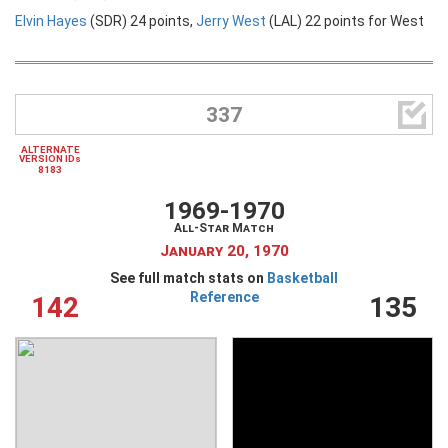
Elvin Hayes
(SDR) 24 points,
Jerry West
(LAL) 22 points for West

337
ALTERNATE
VERSION IDs
8183
1969-1970
All-Star Match
January 20, 1970
See full match stats on
Basketball
Reference
142
135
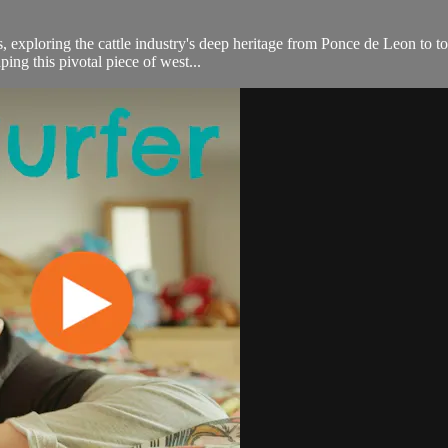
 exploring the cattle industry's deep heritage from Ponce de Leon to tod
ping this pivotal piece of west...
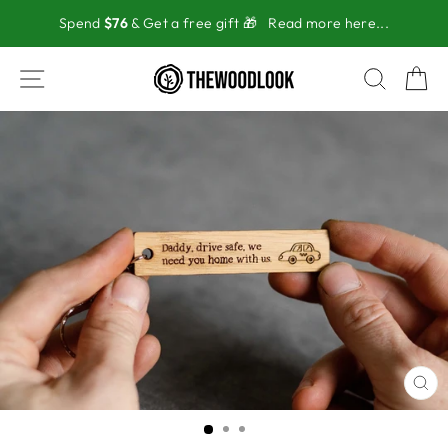
Skip
Spend
$76
& Get a free gift 🎁
Read more here...
to
content
SITE NAVIGATION
SEAR
C
CL
(ES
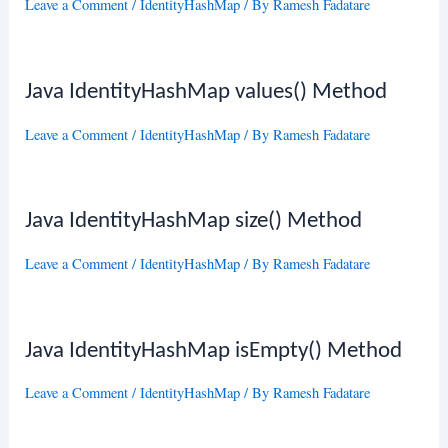
Leave a Comment
/
IdentityHashMap
/ By
Ramesh Fadatare
Java IdentityHashMap values() Method
Leave a Comment
/
IdentityHashMap
/ By
Ramesh Fadatare
Java IdentityHashMap size() Method
Leave a Comment
/
IdentityHashMap
/ By
Ramesh Fadatare
Java IdentityHashMap isEmpty() Method
Leave a Comment
/
IdentityHashMap
/ By
Ramesh Fadatare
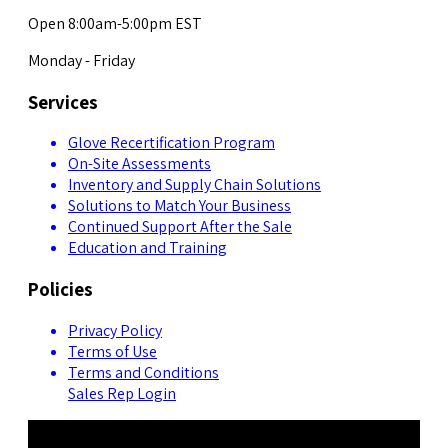
Open 8:00am-5:00pm EST
Monday - Friday
Services
Glove Recertification Program
On-Site Assessments
Inventory and Supply Chain Solutions
Solutions to Match Your Business
Continued Support After the Sale
Education and Training
Policies
Privacy Policy
Terms of Use
Terms and Conditions
Sales Rep Login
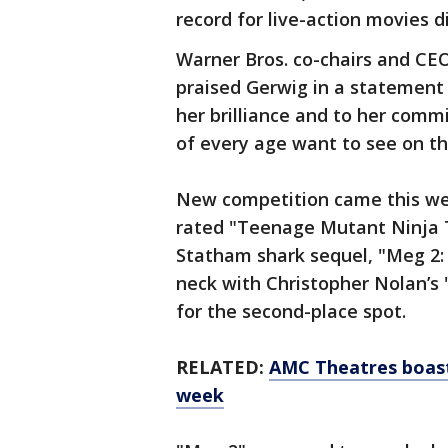
record for live-action movies 
Warner Bros. co-chairs and CE
praised Gerwig in a statement 
her brilliance and to her comm
of every age want to see on th
New competition came this we
rated "Teenage Mutant Ninja 
Statham shark sequel, "Meg 2:
neck with Christopher Nolan’s 
for the second-place spot.
RELATED:
AMC Theatres boasts
week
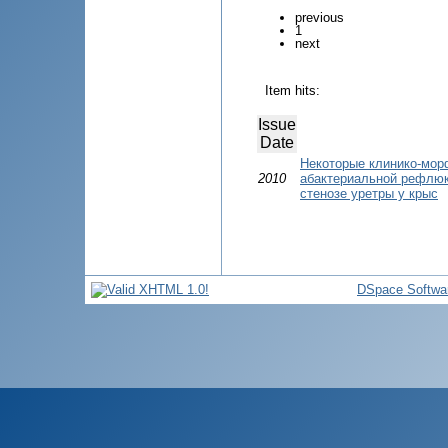
previous
1
next
Item hits:
Issue
Date
Некоторые клинико-мор
2010
абактериальной рефлю
стенозе уретры у крыс
DSpace Softwa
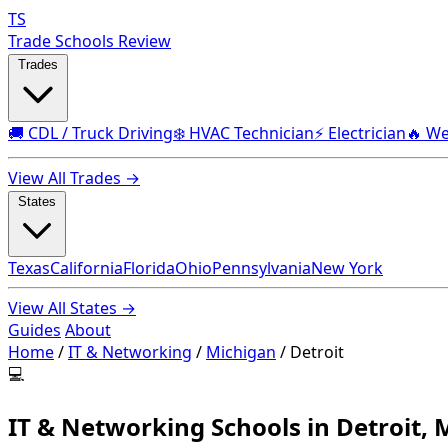
TS
Trade Schools Review
Trades
🚚 CDL / Truck Driving
❄️ HVAC Technician
⚡ Electrician
🔥 We
View All Trades →
States
Texas
California
Florida
Ohio
Pennsylvania
New York
View All States →
Guides
About
Home
/
IT & Networking
/
Michigan
/
Detroit
💻
IT & Networking Schools in Detroit, 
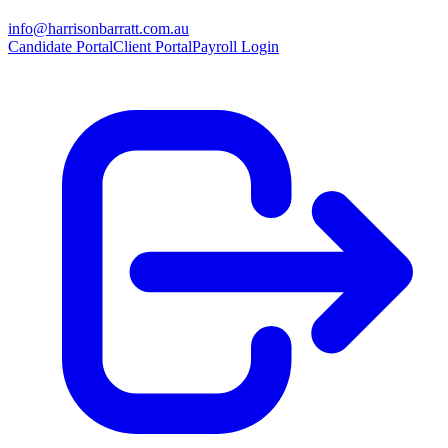
info@harrisonbarratt.com.au
Candidate Portal
Client Portal
Payroll Login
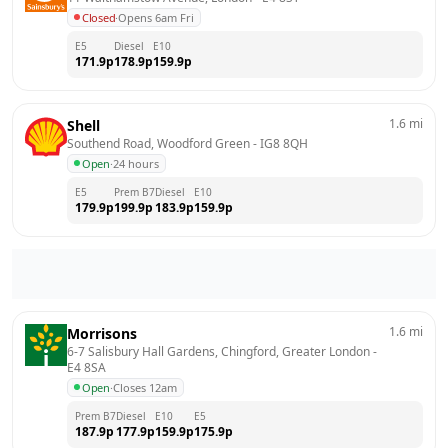
Closed
·
Opens 6am Fri
E5
Diesel
E10
171.9
p
178.9
p
159.9
p
1.6
mi
Shell
Southend Road, Woodford Green
 - 
IG8 8QH
Open
·
24 hours
E5
Prem B7
Diesel
E10
179.9
p
199.9
p
183.9
p
159.9
p
1.6
mi
Morrisons
6-7 Salisbury Hall Gardens, Chingford, Greater London
 - 
E4 8SA
Open
·
Closes 12am
Prem B7
Diesel
E10
E5
187.9
p
177.9
p
159.9
p
175.9
p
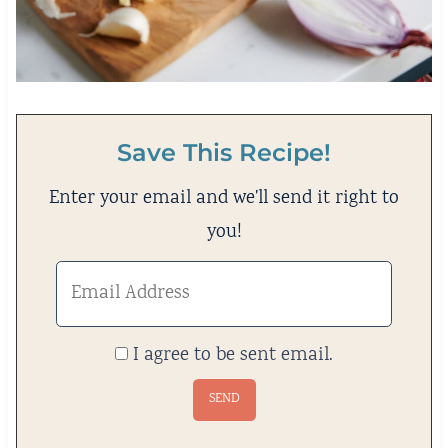
Save This Recipe!
Enter your email and we'll send it right to
you!
I agree to be sent email.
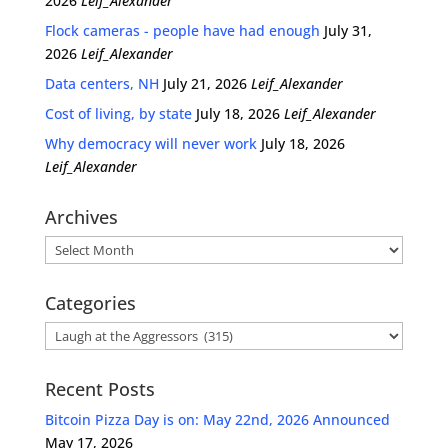
2026
Leif_Alexander
Flock cameras - people have had enough
July 31,
2026
Leif_Alexander
Data centers, NH
July 21, 2026
Leif_Alexander
Cost of living, by state
July 18, 2026
Leif_Alexander
Why democracy will never work
July 18, 2026
Leif_Alexander
Archives
Archives
Categories
Categories
Recent Posts
Bitcoin Pizza Day is on: May 22nd, 2026 Announced
May 17, 2026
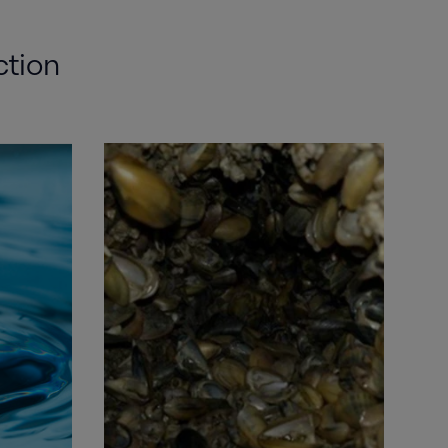
ction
################
JOB
Could you reproduce, line for line and without changes, the text read from every one of the records above, leaving the pictures out of your answer?

RESULT BELOW
Elvin Hayes
(SDR) 24 points,
Jerry West
(LAL) 22 points for West

337
ALTERNATE
VERSION IDs
8183
1969-1970
All-Star Match
January 20, 1970
See full match stats on
Basketball
Reference
142
135
 exploring the cattle industry's deep heritage from Ponce de Leon to tod
ping this pivotal piece of west...
Skip
Spend
$76
& Get a free gift 🎁
Read more here...
to
content
SITE NAVIGATION
SEAR
C
CL
(ES
Leave a Comment
/
IdentityHashMap
/ By
Ramesh Fadatare
Java IdentityHashMap values() Method
Leave a Comment
/
IdentityHashMap
/ By
Ramesh Fadatare
Java IdentityHashMap size() Method
Leave a Comment
/
IdentityHashMap
/ By
Ramesh Fadatare
Java IdentityHashMap isEmpty() Method
Leave a Comment
/
IdentityHashMap
/ By
Ramesh Fadatare
Open 8:00am-5:00pm EST
Monday - Friday
Services
Glove Recertification Program
On-Site Assessments
Inventory and Supply Chain Solutions
Solutions to Match Your Business
Continued Support After the Sale
Education and Training
Policies
Privacy Policy
Terms of Use
Terms and Conditions
Sales Rep Login
record for live-action movies 
Warner Bros. co-chairs and CE
praised Gerwig in a statement 
her brilliance and to her comm
of every age want to see on th
New competition came this we
rated "Teenage Mutant Ninja 
Statham shark sequel, "Meg 2:
neck with Christopher Nolan’s 
for the second-place spot.
RELATED:
AMC Theatres boasts
week
previous
1
next
Item hits:
Issue
Date
Некоторые клинико-мор
2010
абактериальной рефлю
стенозе уретры у крыс
DSpace Softwa
TS
Trade Schools Review
Trades
🚚 CDL / Truck Driving
❄️ HVAC Technician
⚡ Electrician
🔥 We
View All Trades →
States
Texas
California
Florida
Ohio
Pennsylvania
New York
View All States →
Guides
About
Home
/
IT & Networking
/
Michigan
/
Detroit
💻
IT & Networking Schools in Detroit, 
info@harrisonbarratt.com.au
Candidate Portal
Client Portal
Payroll Login
Closed
·
Opens 6am Fri
E5
Diesel
E10
171.9
p
178.9
p
159.9
p
1.6
mi
Shell
Southend Road, Woodford Green
 - 
IG8 8QH
Open
·
24 hours
E5
Prem B7
Diesel
E10
179.9
p
199.9
p
183.9
p
159.9
p
1.6
mi
Morrisons
6-7 Salisbury Hall Gardens, Chingford, Greater London
 - 
E4 8SA
Open
·
Closes 12am
Prem B7
Diesel
E10
E5
187.9
p
177.9
p
159.9
p
175.9
p
Save This Recipe!
Enter your email and we'll send it right to
you!
I agree to be sent email.
2026
Leif_Alexander
Flock cameras - people have had enough
July 31,
2026
Leif_Alexander
Data centers, NH
July 21, 2026
Leif_Alexander
Cost of living, by state
July 18, 2026
Leif_Alexander
Why democracy will never work
July 18, 2026
Leif_Alexander
Archives
Archives
Categories
Categories
Recent Posts
Bitcoin Pizza Day is on: May 22nd, 2026 Announced
May 17, 2026
ction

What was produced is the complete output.